- _Given exercise_
Reproduce each of the items below character for character, without altering a single mark.

#### Data listing ####

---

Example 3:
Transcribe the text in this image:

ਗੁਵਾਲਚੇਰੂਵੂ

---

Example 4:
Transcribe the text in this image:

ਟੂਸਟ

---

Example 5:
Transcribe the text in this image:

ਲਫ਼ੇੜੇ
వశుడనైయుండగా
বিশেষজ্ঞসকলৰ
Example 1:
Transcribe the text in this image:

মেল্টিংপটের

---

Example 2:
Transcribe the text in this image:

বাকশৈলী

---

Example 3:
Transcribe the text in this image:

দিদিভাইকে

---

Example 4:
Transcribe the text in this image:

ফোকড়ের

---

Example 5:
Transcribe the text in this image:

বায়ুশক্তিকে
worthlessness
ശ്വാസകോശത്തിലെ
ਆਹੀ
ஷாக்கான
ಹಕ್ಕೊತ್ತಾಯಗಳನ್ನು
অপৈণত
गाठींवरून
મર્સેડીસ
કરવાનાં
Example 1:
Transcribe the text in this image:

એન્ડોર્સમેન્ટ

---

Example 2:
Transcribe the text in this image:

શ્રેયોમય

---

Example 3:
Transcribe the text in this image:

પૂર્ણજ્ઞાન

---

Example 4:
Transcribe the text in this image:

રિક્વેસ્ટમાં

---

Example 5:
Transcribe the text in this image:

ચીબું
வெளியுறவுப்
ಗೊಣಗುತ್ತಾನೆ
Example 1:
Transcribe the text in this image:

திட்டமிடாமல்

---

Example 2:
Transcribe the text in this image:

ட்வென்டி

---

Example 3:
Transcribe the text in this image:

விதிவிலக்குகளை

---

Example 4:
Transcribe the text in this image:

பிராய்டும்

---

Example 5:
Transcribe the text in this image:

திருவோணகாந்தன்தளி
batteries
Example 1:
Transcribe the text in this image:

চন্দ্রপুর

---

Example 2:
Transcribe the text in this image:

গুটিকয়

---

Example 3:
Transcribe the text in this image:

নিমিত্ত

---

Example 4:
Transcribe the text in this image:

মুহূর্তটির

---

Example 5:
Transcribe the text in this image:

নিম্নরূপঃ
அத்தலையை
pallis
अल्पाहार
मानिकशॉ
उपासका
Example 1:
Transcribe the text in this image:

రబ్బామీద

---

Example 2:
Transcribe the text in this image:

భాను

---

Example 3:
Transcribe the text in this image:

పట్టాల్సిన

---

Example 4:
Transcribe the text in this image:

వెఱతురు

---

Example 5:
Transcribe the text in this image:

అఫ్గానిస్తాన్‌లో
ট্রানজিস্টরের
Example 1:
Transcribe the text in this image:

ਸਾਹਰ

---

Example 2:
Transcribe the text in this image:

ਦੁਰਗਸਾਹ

####

- _Written solution_
---

Example 3:
Transcribe the text in this image:

ਗੁਵਾਲਚੇਰੂਵੂ

---

Example 4:
Transcribe the text in this image:

ਟੂਸਟ

---

Example 5:
Transcribe the text in this image:

ਲਫ਼ੇੜੇ
వశుడనైయుండగా
বিশেষজ্ঞসকলৰ
Example 1:
Transcribe the text in this image:

মেল্টিংপটের

---

Example 2:
Transcribe the text in this image:

বাকশৈলী

---

Example 3:
Transcribe the text in this image:

দিদিভাইকে

---

Example 4:
Transcribe the text in this image:

ফোকড়ের

---

Example 5:
Transcribe the text in this image:

বায়ুশক্তিকে
worthlessness
ശ്വാസകോശത്തിലെ
ਆਹੀ
ஷாக்கான
ಹಕ್ಕೊತ್ತಾಯಗಳನ್ನು
অপৈণত
गाठींवरून
મર્સેડીસ
કરવાનાં
Example 1:
Transcribe the text in this image:

એન્ડોર્સમેન્ટ

---

Example 2:
Transcribe the text in this image:

શ્રેયોમય

---

Example 3:
Transcribe the text in this image:

પૂર્ણજ્ઞાન

---

Example 4:
Transcribe the text in this image:

રિક્વેસ્ટમાં

---

Example 5:
Transcribe the text in this image:

ચીબું
வெளியுறவுப்
ಗೊಣಗುತ್ತಾನೆ
Example 1:
Transcribe the text in this image:

திட்டமிடாமல்

---

Example 2:
Transcribe the text in this image:

ட்வென்டி

---

Example 3:
Transcribe the text in this image:

விதிவிலக்குகளை

---

Example 4:
Transcribe the text in this image:

பிராய்டும்

---

Example 5:
Transcribe the text in this image:

திருவோணகாந்தன்தளி
batteries
Example 1:
Transcribe the text in this image:

চন্দ্রপুর

---

Example 2:
Transcribe the text in this image:

গুটিকয়

---

Example 3:
Transcribe the text in this image:

নিমিত্ত

---

Example 4:
Transcribe the text in this image:

মুহূর্তটির

---

Example 5:
Transcribe the text in this image:

নিম্নরূপঃ
அத்தலையை
pallis
अल्पाहार
मानिकशॉ
उपासका
Example 1:
Transcribe the text in this image:

రబ్బామీద

---

Example 2:
Transcribe the text in this image:

భాను

---

Example 3:
Transcribe the text in this image:

పట్టాల్సిన

---

Example 4:
Transcribe the text in this image:

వెఱతురు

---

Example 5:
Transcribe the text in this image:

అఫ్గానిస్తాన్‌లో
ট্রানজিস্টরের
Example 1:
Transcribe the text in this image:

ਸਾਹਰ

---

Example 2:
Transcribe the text in this image:

ਦੁਰਗਸਾਹ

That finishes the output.